Heart disease, a collective term for ailments impacting the heart and circulatory system, is a global health concern and a leading cause of disability. Given the heart's pivotal role in bodily functions, diseases affecting it can have far-reaching consequences on other organs and physiological processes. Various forms of heart disease exist, including those causing coronary artery narrowing, valve malfunctions, heart enlargement, and more, often leading to heart failure and heart attacks.
This dataset, specifically tailored to heart disease, provides a valuable resource for extracting insights that illuminate the significance of each feature and their interrelationships. In this analysis, our primary objective is to ascertain the probability of an individual being susceptible to a severe heart problem.
Content
Attribute Information:
Age: Numeric (e.g., 52)
Sex: Categorical (0: Female, 1: Male)
Chest Pain Type: Categorical (0: Typical Angina, 1: Atypical Angina, 2: Non-anginal Pain, 3: Asymptomatic)

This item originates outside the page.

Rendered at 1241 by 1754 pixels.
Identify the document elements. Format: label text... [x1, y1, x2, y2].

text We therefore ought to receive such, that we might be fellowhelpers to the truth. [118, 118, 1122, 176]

Resting Blood Pressure: Numeric (e.g., 125)
Serum Cholesterol: Numeric in mg/dL (e.g., 212)
Fasting Blood Sugar: Categorical (0: <= 120 mg/dL, 1: > 120 mg/dL)
Resting Electrocardiographic Results: Categorical (0: Normal, 1: Abnormality, 2: Hypertrophy)
Maximum Heart Rate Achieved: Numeric (e.g., 168)
Exercise-Induced Angina: Categorical (0: No, 1: Yes)
Oldpeak (ST Depression): Numeric (e.g., 1.0)
Slope of Peak Exercise ST Segment: Categorical (0: Upsloping, 1: Flat, 2: Downsloping)
Number of Major Vessels Colored by Fluoroscopy: Numeric (0 to 3)
Thalassemia: Categorical (0: Normal, 1: Fixed Defect, 2: Reversible Defect)
To uphold privacy, the dataset has undergone recent modifications, with the removal of patients' names and social security numbers, replaced with anonymized dummy values.